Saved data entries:
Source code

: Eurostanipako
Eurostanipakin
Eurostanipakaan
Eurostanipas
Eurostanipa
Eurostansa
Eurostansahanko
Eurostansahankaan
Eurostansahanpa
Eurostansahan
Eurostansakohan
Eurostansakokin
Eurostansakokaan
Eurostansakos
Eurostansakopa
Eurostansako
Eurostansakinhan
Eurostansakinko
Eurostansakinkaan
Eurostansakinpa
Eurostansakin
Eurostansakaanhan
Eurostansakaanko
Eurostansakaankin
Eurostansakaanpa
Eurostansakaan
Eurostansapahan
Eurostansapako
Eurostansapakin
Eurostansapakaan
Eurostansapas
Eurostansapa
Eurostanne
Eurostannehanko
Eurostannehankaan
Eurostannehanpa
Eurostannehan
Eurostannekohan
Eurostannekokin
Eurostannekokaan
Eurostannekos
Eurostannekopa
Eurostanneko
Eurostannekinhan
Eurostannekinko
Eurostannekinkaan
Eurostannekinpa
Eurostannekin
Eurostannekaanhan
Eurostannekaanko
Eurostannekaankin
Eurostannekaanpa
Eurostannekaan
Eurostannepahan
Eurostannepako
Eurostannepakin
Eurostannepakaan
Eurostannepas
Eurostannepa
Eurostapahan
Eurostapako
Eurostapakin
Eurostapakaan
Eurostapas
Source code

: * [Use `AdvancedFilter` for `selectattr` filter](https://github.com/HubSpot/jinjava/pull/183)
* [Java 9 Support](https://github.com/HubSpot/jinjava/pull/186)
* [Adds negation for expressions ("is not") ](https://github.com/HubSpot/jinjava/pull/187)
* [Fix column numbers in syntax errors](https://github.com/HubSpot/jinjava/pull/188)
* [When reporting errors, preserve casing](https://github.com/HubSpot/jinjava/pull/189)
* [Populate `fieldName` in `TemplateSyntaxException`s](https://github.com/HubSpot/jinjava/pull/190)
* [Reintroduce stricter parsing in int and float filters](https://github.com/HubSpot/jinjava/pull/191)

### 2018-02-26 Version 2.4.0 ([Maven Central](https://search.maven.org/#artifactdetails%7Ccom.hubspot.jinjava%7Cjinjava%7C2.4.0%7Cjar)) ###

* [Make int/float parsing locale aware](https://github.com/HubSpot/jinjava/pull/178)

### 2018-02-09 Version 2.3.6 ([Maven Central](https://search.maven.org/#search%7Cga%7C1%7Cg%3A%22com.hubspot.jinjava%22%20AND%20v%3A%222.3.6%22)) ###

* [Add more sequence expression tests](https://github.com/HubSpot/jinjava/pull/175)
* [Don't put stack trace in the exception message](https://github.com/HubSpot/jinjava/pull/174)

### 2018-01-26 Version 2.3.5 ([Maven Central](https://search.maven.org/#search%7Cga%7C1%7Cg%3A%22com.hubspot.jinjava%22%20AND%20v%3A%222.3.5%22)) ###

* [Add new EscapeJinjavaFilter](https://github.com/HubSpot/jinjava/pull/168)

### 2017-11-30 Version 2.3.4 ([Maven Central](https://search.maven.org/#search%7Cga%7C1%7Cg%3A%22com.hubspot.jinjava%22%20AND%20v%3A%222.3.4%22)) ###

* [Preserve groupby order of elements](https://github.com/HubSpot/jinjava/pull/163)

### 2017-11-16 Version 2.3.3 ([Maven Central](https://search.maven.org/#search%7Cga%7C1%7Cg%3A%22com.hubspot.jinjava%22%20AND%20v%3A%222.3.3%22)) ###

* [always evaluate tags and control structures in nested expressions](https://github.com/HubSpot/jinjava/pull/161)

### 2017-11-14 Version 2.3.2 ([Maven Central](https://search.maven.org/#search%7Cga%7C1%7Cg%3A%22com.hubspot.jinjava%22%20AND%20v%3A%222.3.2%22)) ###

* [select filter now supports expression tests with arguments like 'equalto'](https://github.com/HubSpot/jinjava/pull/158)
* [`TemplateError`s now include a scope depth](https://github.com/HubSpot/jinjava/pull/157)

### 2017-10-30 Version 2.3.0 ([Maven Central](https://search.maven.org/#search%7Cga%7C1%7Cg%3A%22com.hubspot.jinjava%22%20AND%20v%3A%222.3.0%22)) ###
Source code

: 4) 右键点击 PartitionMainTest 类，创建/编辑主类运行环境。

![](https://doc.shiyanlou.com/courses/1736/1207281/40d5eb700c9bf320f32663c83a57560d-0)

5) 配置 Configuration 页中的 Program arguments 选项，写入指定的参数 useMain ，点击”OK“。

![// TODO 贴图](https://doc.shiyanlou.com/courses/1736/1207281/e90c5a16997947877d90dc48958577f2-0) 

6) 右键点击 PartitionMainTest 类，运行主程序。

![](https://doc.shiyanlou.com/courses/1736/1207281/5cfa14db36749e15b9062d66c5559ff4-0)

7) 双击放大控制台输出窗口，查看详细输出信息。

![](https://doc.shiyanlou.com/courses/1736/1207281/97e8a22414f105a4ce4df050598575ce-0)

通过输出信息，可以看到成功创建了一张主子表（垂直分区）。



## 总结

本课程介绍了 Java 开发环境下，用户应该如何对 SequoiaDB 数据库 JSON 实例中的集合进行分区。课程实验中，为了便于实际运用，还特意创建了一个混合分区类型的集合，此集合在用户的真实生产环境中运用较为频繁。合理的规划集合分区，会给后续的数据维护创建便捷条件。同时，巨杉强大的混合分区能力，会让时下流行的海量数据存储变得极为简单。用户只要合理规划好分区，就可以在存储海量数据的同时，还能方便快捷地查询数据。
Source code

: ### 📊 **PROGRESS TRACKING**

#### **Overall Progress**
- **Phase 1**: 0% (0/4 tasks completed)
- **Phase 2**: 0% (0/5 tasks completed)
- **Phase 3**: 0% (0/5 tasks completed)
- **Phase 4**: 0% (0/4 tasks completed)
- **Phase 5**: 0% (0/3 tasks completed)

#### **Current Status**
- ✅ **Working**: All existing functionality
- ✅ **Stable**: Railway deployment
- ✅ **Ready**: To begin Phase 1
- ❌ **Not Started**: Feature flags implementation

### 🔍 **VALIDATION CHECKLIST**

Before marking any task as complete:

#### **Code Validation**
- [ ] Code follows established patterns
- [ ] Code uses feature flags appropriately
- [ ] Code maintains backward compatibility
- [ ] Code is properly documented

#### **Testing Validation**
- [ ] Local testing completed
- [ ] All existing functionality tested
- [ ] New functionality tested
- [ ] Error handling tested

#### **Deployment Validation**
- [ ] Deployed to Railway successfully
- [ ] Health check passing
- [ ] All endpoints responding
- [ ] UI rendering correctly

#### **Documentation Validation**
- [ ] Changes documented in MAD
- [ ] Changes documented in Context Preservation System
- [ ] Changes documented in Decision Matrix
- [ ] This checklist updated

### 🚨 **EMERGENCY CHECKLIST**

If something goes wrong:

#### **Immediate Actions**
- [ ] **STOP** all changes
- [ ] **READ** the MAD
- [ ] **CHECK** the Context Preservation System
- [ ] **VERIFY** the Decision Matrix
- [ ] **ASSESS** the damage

PROBLEM DESCRIPTION:
Copy every one of the records above word for word, without changing a single character.

TASK RESULT:
Source code

: Eurostanipako
Eurostanipakin
Eurostanipakaan
Eurostanipas
Eurostanipa
Eurostansa
Eurostansahanko
Eurostansahankaan
Eurostansahanpa
Eurostansahan
Eurostansakohan
Eurostansakokin
Eurostansakokaan
Eurostansakos
Eurostansakopa
Eurostansako
Eurostansakinhan
Eurostansakinko
Eurostansakinkaan
Eurostansakinpa
Eurostansakin
Eurostansakaanhan
Eurostansakaanko
Eurostansakaankin
Eurostansakaanpa
Eurostansakaan
Eurostansapahan
Eurostansapako
Eurostansapakin
Eurostansapakaan
Eurostansapas
Eurostansapa
Eurostanne
Eurostannehanko
Eurostannehankaan
Eurostannehanpa
Eurostannehan
Eurostannekohan
Eurostannekokin
Eurostannekokaan
Eurostannekos
Eurostannekopa
Eurostanneko
Eurostannekinhan
Eurostannekinko
Eurostannekinkaan
Eurostannekinpa
Eurostannekin
Eurostannekaanhan
Eurostannekaanko
Eurostannekaankin
Eurostannekaanpa
Eurostannekaan
Eurostannepahan
Eurostannepako
Eurostannepakin
Eurostannepakaan
Eurostannepas
Eurostannepa
Eurostapahan
Eurostapako
Eurostapakin
Eurostapakaan
Eurostapas
Source code

: * [Use `AdvancedFilter` for `selectattr` filter](https://github.com/HubSpot/jinjava/pull/183)
* [Java 9 Support](https://github.com/HubSpot/jinjava/pull/186)
* [Adds negation for expressions ("is not") ](https://github.com/HubSpot/jinjava/pull/187)
* [Fix column numbers in syntax errors](https://github.com/HubSpot/jinjava/pull/188)
* [When reporting errors, preserve casing](https://github.com/HubSpot/jinjava/pull/189)
* [Populate `fieldName` in `TemplateSyntaxException`s](https://github.com/HubSpot/jinjava/pull/190)
* [Reintroduce stricter parsing in int and float filters](https://github.com/HubSpot/jinjava/pull/191)

### 2018-02-26 Version 2.4.0 ([Maven Central](https://search.maven.org/#artifactdetails%7Ccom.hubspot.jinjava%7Cjinjava%7C2.4.0%7Cjar)) ###

* [Make int/float parsing locale aware](https://github.com/HubSpot/jinjava/pull/178)

### 2018-02-09 Version 2.3.6 ([Maven Central](https://search.maven.org/#search%7Cga%7C1%7Cg%3A%22com.hubspot.jinjava%22%20AND%20v%3A%222.3.6%22)) ###

* [Add more sequence expression tests](https://github.com/HubSpot/jinjava/pull/175)
* [Don't put stack trace in the exception message](https://github.com/HubSpot/jinjava/pull/174)

### 2018-01-26 Version 2.3.5 ([Maven Central](https://search.maven.org/#search%7Cga%7C1%7Cg%3A%22com.hubspot.jinjava%22%20AND%20v%3A%222.3.5%22)) ###

* [Add new EscapeJinjavaFilter](https://github.com/HubSpot/jinjava/pull/168)

### 2017-11-30 Version 2.3.4 ([Maven Central](https://search.maven.org/#search%7Cga%7C1%7Cg%3A%22com.hubspot.jinjava%22%20AND%20v%3A%222.3.4%22)) ###

* [Preserve groupby order of elements](https://github.com/HubSpot/jinjava/pull/163)

### 2017-11-16 Version 2.3.3 ([Maven Central](https://search.maven.org/#search%7Cga%7C1%7Cg%3A%22com.hubspot.jinjava%22%20AND%20v%3A%222.3.3%22)) ###

* [always evaluate tags and control structures in nested expressions](https://github.com/HubSpot/jinjava/pull/161)

### 2017-11-14 Version 2.3.2 ([Maven Central](https://search.maven.org/#search%7Cga%7C1%7Cg%3A%22com.hubspot.jinjava%22%20AND%20v%3A%222.3.2%22)) ###

* [select filter now supports expression tests with arguments like 'equalto'](https://github.com/HubSpot/jinjava/pull/158)
* [`TemplateError`s now include a scope depth](https://github.com/HubSpot/jinjava/pull/157)

### 2017-10-30 Version 2.3.0 ([Maven Central](https://search.maven.org/#search%7Cga%7C1%7Cg%3A%22com.hubspot.jinjava%22%20AND%20v%3A%222.3.0%22)) ###
Source code

: 4) 右键点击 PartitionMainTest 类，创建/编辑主类运行环境。

![](https://doc.shiyanlou.com/courses/1736/1207281/40d5eb700c9bf320f32663c83a57560d-0)

5) 配置 Configuration 页中的 Program arguments 选项，写入指定的参数 useMain ，点击”OK“。

![// TODO 贴图](https://doc.shiyanlou.com/courses/1736/1207281/e90c5a16997947877d90dc48958577f2-0) 

6) 右键点击 PartitionMainTest 类，运行主程序。

![](https://doc.shiyanlou.com/courses/1736/1207281/5cfa14db36749e15b9062d66c5559ff4-0)

7) 双击放大控制台输出窗口，查看详细输出信息。

![](https://doc.shiyanlou.com/courses/1736/1207281/97e8a22414f105a4ce4df050598575ce-0)

通过输出信息，可以看到成功创建了一张主子表（垂直分区）。



## 总结

本课程介绍了 Java 开发环境下，用户应该如何对 SequoiaDB 数据库 JSON 实例中的集合进行分区。课程实验中，为了便于实际运用，还特意创建了一个混合分区类型的集合，此集合在用户的真实生产环境中运用较为频繁。合理的规划集合分区，会给后续的数据维护创建便捷条件。同时，巨杉强大的混合分区能力，会让时下流行的海量数据存储变得极为简单。用户只要合理规划好分区，就可以在存储海量数据的同时，还能方便快捷地查询数据。
Source code

: ### 📊 **PROGRESS TRACKING**

#### **Overall Progress**
- **Phase 1**: 0% (0/4 tasks completed)
- **Phase 2**: 0% (0/5 tasks completed)
- **Phase 3**: 0% (0/5 tasks completed)
- **Phase 4**: 0% (0/4 tasks completed)
- **Phase 5**: 0% (0/3 tasks completed)

#### **Current Status**
- ✅ **Working**: All existing functionality
- ✅ **Stable**: Railway deployment
- ✅ **Ready**: To begin Phase 1
- ❌ **Not Started**: Feature flags implementation

### 🔍 **VALIDATION CHECKLIST**

Before marking any task as complete:

#### **Code Validation**
- [ ] Code follows established patterns
- [ ] Code uses feature flags appropriately
- [ ] Code maintains backward compatibility
- [ ] Code is properly documented

#### **Testing Validation**
- [ ] Local testing completed
- [ ] All existing functionality tested
- [ ] New functionality tested
- [ ] Error handling tested

#### **Deployment Validation**
- [ ] Deployed to Railway successfully
- [ ] Health check passing
- [ ] All endpoints responding
- [ ] UI rendering correctly

#### **Documentation Validation**
- [ ] Changes documented in MAD
- [ ] Changes documented in Context Preservation System
- [ ] Changes documented in Decision Matrix
- [ ] This checklist updated

### 🚨 **EMERGENCY CHECKLIST**

If something goes wrong:

#### **Immediate Actions**
- [ ] **STOP** all changes
- [ ] **READ** the MAD
- [ ] **CHECK** the Context Preservation System
- [ ] **VERIFY** the Decision Matrix
- [ ] **ASSESS** the damage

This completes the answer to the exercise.